A panel including Craig Foster and Hakeem Al-Araibi convened in Melbourne on Tuesday night to discuss the role of football in upholding human rights in the wake of the #SaveHakeem campaign.

Also on the panel were Pascoe Vale Football Club President Lou Tona and Chairman of Professional Footballer’s Australia John Didulica.

Hakeem was arrested in Thailand in December 2018 and finally released back to Australia in February 2019, with the very real situation of a person’s life at stake.

“If Hakeem had been re-filed to Bahrain, would we ever have heard of Hakeem again? The answer in my head is no,” Tona said.

“We had sport to reach out to, and sport came through on the day.”

Didulica added “the weight of someone’s life was resting on our shoulders” with each passing day during the case.

Al-Araibi himself admitted to relishing a “new life” having been granted Australian citizenship in Canberra last month, fully recognising the place in which he can now say “this is home.”
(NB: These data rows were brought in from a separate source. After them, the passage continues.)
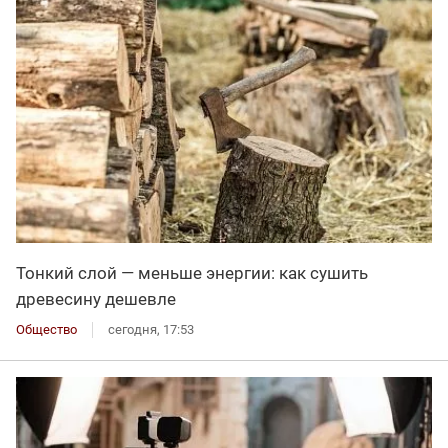
Тонкий слой — меньше энергии: как сушить
древесину дешевле
Общество
сегодня, 17:53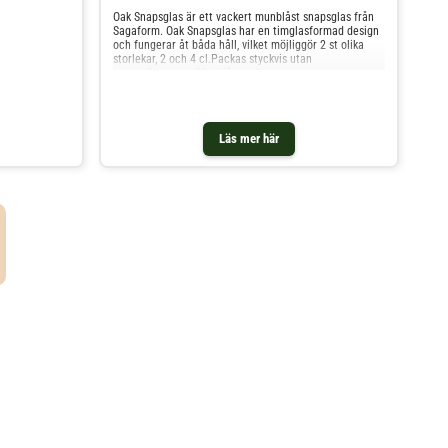
Oak Snapsglas är ett vackert munblåst snapsglas från
Sagaform. Oak Snapsglas har en timglasformad design
och fungerar åt båda håll, vilket möjliggör 2 st olika
storlekar, 2 och 4 cl.Packas styckvis utan
presentkartong. Munblåsta glas
Läs mer här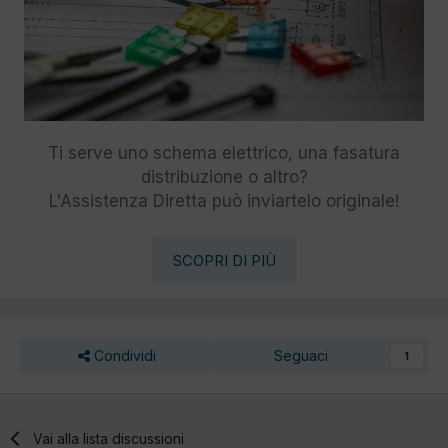
Ti serve uno schema elettrico, una fasatura
distribuzione o altro?
L'Assistenza Diretta può inviartelo originale!
SCOPRI DI PIÙ
Condividi
Seguaci
1
Vai alla lista discussioni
The Bahraini-born footballer was able to communicate with his wife only via email for over 70 days while he was in prison, where he would be shackled at the ankles, ultimately all for speaking out against Sheikh Salman; current AFC President.

“Why are you shackling my legs, I am not an animal,” Al-Araibi said.

Foster, a former Socceroos captain and SBS football analyst, believed it to be his duty and responsibility as a former player to stand up and to help return Hakeem to the country.

“If our game doesn’t step up, we should be held accountable for that,” Foster said.

Foster has been involved in the coverage of the World Cup with SBS since Germany 2006, but the next tournament, to be held in Qatar in 2022, is throwing up some issues.

Aside from corruption claims, poor working conditions for those building stadia and other infrastructure to host the tournament has claimed the lives of hundreds of workers already.

Having worked tireless for human rights over the last few months, Foster admitted that decisions will have to be made with regards to his participation at the Qatar World Cup.

“It’s a very difficult moral challenge,” Foster said.

Foster also used the example of the 2018 tournament in Russia, an opportunity which he utilised to talk openly about human rights abuses on air, something that he admitted many viewers found confronting.

“However, being a government broadcaster, we have a responsibility and the opportunity to talk about that,” Foster said.

“I will have to make the decision – when it comes to Qatar – personally, as to whether I think there is value in doing so or indeed the moral challenge is such that I shouldn’t go.

“The value and attraction of hosting one of these tournaments is so vast, that we can actually say there comes with this a responsibility to treat these people in a different manner.”

In future, Foster is hopeful that should another serious situation arise, that the learnings this time around will help ensure that it need not take drastic measures again, and that the likes of FIFA President Gianni Infantino “don’t need us.”

“We need to make sure the next Hakeem doesn’t need us,” Foster said.